Somalia: Suicide squad kills five in raid on Mogadishu airport
MOGADISHU - A suicide squad of Al Qaeda-linked militants killed at least five people as they tried to blast their way into Mogadishu airport on Thursday, moments after top foreign envoys met the Somali president.
The brazen attack was claimed by the Shebab movement and capped a Ramadan insurgent offensive against the Western-backed government that has left hundreds dead.
Two vehicles carrying suicide bombers armed with rifles sped towards the main entrance of the airport compound, witnesses and security officials told an AFP reporter on the scene.
Soldiers from the African Union AMISOM mission fired a rocket that destroyed the first car but five militants leapt out of the second and sprayed gunfire in all directions before blowing themselves up.
"The lead car was destroyed by an RPG (rocket-propelled grenade) fired by one of our soldiers and it exploded at the main entrance," AMISOM spokesman Bahoku Barigye told AFP.
But several men "jumped out of one of the cars and started shooting everybody", he said, adding that two of the attackers blew up their suicide vests 200 metres (yards) from the main terminal building.
Barigye said two AMISOM soldiers were killed and three wounded, while the bodies of five attackers were accounted for. He also said that at least one civilian working for the commercial airline African Express was killed.

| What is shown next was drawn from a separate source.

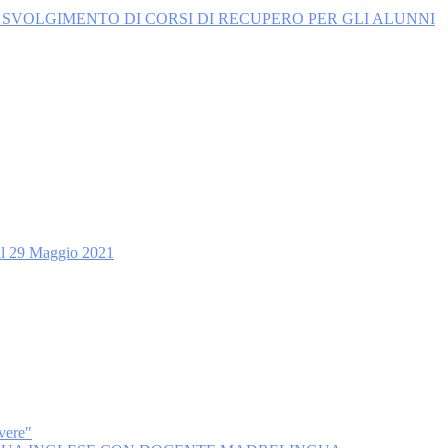
 SVOLGIMENTO DI CORSI DI RECUPERO PER GLI ALUNNI
 al 29 Maggio 2021
vere"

An AFP reporter saw the bodies of at least two other civilians, two women, at the site of the wreckage of the first car. He said the scene was one of devastation following the attack, with severed limbs, blood and debris from the exploded car strewn on the ground.
The attack came as representatives of the African Union and United Nations were at the airport after a meeting with Sharif Sheikh Ahmed, the president of the embattled Western-backed Somali government (TFG).
"President Sharif informed the delegation that the TFG is committed to resisting the destabilisation campaigns of Shebab extremists," said a statement from the presidency, without mentioning the attack.
The envoys were in Mogadishu at the time of the attack and later condemned the attack in a joint statement as "heinous act of terrorism".
The main insurgent movement Shebab, which also claimed responsibility for July 11 suicide attacks that killed 76 people in Kampala, praised its fighters for the airport attack in a brief Internet post.
"Specially-trained fighters from the Shebab mujahideen (holy warriors) carried out a holy attack on the Christian forces of Uganda," the statement said.
The Shebab claims that AMISOM, the last barrier preventing the insurgents from seizing full control of Mogadishu and toppling the president, is embarked on a Christian crusade against Muslim Somalia.
AMISOM is in the process of boosting its contingent, which currently stands at 7,200 troops, in a bid to launch a more robust operation aimed at flushing insurgents out of the capital.
The insurgents have been battling AMISOM forces and troops from the Western-backed Somali government for control of Mogadishu, in daily clashes the United Nations said have left more than 230 civilians dead in two weeks.
But the Shebab has also resorted to more spectacular attacks on other targets, most recently on August 24 when two fighters stormed a Mogadishu hotel and went on a shooting rampage before blowing themselves up, killing at least 30 people, including six members of parliament.
The Somali government praised AMISOM and lashed out at the Shebab for launching such attacks during Ramadan.
"They have deliberately triggered violence across the city, killing and injuring civilians and soldiers alike. They offer nothing but terror, intimidation and the defiling of our culture," a statement said.